In [1]:
#|default_exp models

In [9]:
#| export
import torch
from x_transformers import ContinuousTransformerWrapper, Encoder, Decoder
from torch import nn

In [10]:
#| export
class LogCoshLoss(nn.Module):
    def __init__(self):
        super().__init__()

    def forward(self, y_t, y_prime_t):
        ey_t = y_t - y_prime_t
        return torch.mean(torch.log(torch.cosh(ey_t + 1e-12)))



class MeanPoolingWithMask(nn.Module):
    def __init__(self):
        super(MeanPoolingWithMask, self).__init__()
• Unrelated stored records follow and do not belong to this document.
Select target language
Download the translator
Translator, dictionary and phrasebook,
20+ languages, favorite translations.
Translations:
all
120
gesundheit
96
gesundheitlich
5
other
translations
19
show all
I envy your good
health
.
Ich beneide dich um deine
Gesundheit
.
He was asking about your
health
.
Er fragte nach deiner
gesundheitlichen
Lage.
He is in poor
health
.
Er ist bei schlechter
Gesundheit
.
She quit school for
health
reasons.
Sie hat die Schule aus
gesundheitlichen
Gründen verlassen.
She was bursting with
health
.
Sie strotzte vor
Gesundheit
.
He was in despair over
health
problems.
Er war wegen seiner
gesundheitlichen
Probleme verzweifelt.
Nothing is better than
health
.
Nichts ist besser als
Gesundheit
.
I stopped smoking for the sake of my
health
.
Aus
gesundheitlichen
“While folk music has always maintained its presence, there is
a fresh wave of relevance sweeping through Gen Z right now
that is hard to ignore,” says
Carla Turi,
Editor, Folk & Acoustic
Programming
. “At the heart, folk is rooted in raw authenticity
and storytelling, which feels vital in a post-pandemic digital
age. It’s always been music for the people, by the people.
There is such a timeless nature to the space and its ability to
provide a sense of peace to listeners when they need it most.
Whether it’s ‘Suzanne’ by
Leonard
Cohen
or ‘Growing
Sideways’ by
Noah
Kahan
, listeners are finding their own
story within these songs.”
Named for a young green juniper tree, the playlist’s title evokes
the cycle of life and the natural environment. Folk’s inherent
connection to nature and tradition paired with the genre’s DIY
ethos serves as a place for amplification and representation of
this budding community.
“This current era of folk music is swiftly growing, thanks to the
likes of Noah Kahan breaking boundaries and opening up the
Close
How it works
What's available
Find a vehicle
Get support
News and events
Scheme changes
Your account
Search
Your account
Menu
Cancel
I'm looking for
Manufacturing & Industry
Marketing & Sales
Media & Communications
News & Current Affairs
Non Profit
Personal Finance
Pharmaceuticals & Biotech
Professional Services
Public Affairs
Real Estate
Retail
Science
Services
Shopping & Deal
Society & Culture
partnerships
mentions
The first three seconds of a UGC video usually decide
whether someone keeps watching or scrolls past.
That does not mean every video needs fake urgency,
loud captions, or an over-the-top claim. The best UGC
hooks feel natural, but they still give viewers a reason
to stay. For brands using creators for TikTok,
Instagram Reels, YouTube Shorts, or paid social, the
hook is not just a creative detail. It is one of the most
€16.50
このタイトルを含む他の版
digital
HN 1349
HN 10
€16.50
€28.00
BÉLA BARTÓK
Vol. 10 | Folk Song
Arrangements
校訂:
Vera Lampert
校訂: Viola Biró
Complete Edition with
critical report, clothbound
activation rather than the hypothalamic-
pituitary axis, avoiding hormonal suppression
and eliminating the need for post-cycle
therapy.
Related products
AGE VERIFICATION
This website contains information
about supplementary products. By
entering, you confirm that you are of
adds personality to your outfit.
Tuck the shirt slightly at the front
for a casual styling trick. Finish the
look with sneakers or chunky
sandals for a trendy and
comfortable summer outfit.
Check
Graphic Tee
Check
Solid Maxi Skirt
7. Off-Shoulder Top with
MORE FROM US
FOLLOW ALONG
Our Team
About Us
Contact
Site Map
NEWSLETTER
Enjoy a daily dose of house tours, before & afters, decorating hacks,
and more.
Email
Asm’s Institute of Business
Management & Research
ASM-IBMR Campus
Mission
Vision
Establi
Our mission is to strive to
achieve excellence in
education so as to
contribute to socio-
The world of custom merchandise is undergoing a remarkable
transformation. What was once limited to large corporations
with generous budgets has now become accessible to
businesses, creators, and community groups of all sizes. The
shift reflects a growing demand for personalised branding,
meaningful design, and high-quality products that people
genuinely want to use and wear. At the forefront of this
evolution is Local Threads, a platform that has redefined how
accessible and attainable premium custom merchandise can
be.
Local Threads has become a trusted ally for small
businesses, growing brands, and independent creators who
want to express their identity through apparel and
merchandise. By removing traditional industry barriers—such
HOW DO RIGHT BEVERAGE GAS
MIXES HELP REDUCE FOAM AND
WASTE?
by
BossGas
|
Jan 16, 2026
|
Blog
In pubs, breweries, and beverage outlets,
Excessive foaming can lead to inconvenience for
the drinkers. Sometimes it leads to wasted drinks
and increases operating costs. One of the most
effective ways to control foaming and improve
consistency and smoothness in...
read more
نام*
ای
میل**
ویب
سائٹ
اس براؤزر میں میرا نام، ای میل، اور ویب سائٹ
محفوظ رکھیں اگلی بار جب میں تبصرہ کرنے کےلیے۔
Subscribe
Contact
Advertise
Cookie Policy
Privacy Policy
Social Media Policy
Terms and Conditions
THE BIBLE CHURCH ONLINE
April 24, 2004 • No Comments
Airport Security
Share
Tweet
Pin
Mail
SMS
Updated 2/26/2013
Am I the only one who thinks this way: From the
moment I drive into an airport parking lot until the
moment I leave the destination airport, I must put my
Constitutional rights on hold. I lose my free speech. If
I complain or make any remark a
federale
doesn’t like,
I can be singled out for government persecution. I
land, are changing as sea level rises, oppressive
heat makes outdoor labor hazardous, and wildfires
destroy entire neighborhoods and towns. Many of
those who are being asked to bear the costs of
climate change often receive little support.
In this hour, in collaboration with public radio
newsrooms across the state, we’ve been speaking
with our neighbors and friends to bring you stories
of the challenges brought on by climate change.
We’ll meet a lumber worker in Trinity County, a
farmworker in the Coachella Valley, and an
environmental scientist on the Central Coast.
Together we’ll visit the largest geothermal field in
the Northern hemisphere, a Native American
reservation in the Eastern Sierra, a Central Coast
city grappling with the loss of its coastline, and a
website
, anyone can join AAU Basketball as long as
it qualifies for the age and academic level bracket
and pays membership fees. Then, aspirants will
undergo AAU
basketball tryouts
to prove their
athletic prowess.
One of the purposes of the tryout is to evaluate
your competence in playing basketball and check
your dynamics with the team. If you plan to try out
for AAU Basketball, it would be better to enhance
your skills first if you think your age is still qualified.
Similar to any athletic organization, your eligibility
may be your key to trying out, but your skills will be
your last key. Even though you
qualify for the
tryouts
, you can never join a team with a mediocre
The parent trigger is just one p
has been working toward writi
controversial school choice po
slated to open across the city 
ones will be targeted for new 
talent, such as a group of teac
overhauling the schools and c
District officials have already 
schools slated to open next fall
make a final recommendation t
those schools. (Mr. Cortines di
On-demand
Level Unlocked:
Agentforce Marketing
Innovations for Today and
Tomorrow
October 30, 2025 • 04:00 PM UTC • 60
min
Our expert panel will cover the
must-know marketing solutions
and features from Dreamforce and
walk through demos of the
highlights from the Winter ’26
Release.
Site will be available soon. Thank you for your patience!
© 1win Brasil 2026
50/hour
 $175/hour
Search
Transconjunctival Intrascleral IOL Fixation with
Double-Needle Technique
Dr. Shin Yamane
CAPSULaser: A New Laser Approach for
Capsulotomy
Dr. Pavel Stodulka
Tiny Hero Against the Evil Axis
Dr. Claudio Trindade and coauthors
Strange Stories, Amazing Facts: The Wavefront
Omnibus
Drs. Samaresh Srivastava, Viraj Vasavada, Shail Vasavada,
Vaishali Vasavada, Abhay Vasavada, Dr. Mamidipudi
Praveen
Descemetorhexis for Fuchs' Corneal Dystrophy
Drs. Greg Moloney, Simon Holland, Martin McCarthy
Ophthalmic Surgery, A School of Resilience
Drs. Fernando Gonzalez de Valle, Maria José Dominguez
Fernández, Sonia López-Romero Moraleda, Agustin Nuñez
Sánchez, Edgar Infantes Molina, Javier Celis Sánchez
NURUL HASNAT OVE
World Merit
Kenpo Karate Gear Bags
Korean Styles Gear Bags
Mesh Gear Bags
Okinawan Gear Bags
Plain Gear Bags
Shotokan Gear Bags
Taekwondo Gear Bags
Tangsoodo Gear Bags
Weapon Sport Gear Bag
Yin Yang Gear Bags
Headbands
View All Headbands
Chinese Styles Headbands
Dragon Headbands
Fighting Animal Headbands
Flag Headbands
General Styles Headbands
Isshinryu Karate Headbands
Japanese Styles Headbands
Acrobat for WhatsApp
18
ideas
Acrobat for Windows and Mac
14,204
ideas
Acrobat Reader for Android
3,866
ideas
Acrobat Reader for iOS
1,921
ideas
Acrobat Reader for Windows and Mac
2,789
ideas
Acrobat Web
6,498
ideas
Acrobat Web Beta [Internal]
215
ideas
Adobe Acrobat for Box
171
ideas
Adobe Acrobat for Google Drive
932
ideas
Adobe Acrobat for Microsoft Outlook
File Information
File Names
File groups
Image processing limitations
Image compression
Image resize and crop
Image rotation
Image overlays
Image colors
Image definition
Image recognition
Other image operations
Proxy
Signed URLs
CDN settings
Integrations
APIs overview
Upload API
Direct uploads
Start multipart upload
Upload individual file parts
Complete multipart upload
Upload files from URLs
    def forward(self, x, mask):
        # Multiply the mask with the input tensor to zero out the padded values
        x = x * mask.unsqueeze(-1)

        # Sum the values along the sequence dimension
        x = torch.sum(x, dim=1)

        # Divide the sum by the number of non-padded values (i.e. the sum of the mask)
        x = x / torch.sum(mask, dim=1, keepdim=True)

        return x

class FeedForward(nn.Module):
    def __init__(self, dim, dim_out = None, mult = 4):
        super().__init__()
        self.net = nn.Sequential(
            nn.Linear(dim, dim * mult),
            nn.GELU(),
            nn.Linear(dim * mult, dim_out)
        )

    def forward(self, x):
        return self.net(x)


class IceCubeModelEncoderV0(nn.Module):
    def __init__(slf):
        super().__init__()
        self.encoder = ContinuousTransformerWrapper(
            dim_in=6,
            dim_out=128,
            max_seq_len=150,
            attn_layers=Encoder(dim=128,
                        depth=3, 
                        heads=8),
        )

        #self.pool = MeanPoolingWithMask()
        self.head = FeedForward(128, 2)

    def forward(self, x, mask):
        x = self.encoder(x, mask = mask)
        x = x.mean(dim=1)
        x = self.head(x)
        return x


class IceCubeModelEncoderV1(nn.Module):
    def __init__(self):
        super().__init__()
        self.encoder = ContinuousTransformerWrapper(
            dim_in=6,
            dim_out=128,
            max_seq_len=150,
            attn_layers=Encoder(dim=128,
                        depth=3, 
                        heads=8),
        )

        self.pool = MeanPoolingWithMask()
        self.head = FeedForward(128, 2)

    def forward(self, x, mask):
        x = self.encoder(x, mask = mask)
        x = self.pool(x, mask)
        x = self.head(x)
        return x

In [11]:
IceCubeModelEncoderV1()

IceCubeModelEncoderV1(
  (encoder): ContinuousTransformerWrapper(
    (pos_emb): AbsolutePositionalEmbedding(
      (emb): Embedding(150, 128)
    )
    (post_emb_norm): Identity()
    (emb_dropout): Dropout(p=0.0, inplace=False)
    (project_in): Linear(in_features=6, out_features=128, bias=True)
    (attn_layers): Encoder(
      (layers): ModuleList(
        (0): ModuleList(
          (0): ModuleList(
            (0): LayerNorm((128,), eps=1e-05, elementwise_affine=True)
            (1): None
            (2): None
          )
          (1): Attention(
            (to_q): Linear(in_features=128, out_features=512, bias=False)
            (to_k): Linear(in_features=128, out_features=512, bias=False)
            (to_v): Linear(in_features=128, out_features=512, bias=False)
            (dropout): Dropout(p=0.0, inplace=False)
            (to_out): Linear(in_features=512, out_features=128, bias=False)
          )
          (2): Residual()
        )
        (1): ModuleList(
          (0): M

In [4]:
# x = torch.rand(1, 1024, 6)
# mask = torch.ones(1, 1024, dtype=torch.bool)
# y = model(x, mask = mask)

In [5]:
#|hide
#|eval: false
from nbdev.doclinks import nbdev_export
nbdev_export()